Andrews established, with Crozier, the Ex-Officers' Automobile Service, possibly with money from their army demobilisation gratuities. The company carried out repairs, bought and sold cars and sold insurance. It maintained two premises, an office and works near Euston Station and a garage at Leyton. Crozier was chairman and director and Andrews was general manager.

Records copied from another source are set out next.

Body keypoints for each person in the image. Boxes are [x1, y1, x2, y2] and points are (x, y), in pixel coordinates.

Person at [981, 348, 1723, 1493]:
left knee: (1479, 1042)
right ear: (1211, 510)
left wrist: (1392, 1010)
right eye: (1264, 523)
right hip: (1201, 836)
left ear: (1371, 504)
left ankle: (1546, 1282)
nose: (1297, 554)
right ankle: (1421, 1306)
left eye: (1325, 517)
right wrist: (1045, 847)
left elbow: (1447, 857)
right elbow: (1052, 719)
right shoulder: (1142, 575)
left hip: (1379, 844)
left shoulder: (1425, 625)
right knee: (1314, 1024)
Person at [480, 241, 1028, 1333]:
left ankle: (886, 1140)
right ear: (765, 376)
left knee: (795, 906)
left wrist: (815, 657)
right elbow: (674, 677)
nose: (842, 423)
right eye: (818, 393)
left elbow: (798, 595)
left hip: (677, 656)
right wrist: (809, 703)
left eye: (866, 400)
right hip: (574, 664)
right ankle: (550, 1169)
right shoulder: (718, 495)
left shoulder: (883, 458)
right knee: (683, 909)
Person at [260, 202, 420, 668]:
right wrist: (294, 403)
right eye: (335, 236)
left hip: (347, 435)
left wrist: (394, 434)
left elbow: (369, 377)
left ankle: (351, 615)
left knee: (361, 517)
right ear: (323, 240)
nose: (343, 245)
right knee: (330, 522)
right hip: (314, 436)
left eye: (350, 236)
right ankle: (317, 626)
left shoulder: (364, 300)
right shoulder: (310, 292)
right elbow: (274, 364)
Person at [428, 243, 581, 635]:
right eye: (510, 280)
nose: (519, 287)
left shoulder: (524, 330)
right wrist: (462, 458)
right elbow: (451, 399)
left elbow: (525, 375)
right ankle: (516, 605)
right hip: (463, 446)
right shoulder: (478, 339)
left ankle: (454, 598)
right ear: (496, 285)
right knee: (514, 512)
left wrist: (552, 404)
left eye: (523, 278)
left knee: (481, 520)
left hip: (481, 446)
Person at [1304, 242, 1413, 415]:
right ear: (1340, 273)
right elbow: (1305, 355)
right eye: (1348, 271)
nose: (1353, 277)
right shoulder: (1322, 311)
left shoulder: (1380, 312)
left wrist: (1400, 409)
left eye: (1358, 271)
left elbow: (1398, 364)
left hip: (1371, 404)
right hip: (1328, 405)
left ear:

Andrews died at the garage on 16 January 1923. He was sharpening a chisel on an electric-powered abrasive wheel when it broke and a piece of the wheel struck him in the chest, rupturing his heart. The owner of a neighbouring engineering business had heard the motor start and then a loud thud; upon investigating he found Andrews lying next to the wheel with the chisel still clasped in his hand. A Home Office inspector found the wheel had been improperly mounted, the coroner recorded a verdict of death by misadventure.

Andrews' death led to the closure of the Ex-Officers' Automobile Service. He left an estate valued at £1,239 and 15 shillings. He left a shilling to each of his four sisters and the remainder of his estate to an Edith Ricketts "for her faithful and devoted friendship".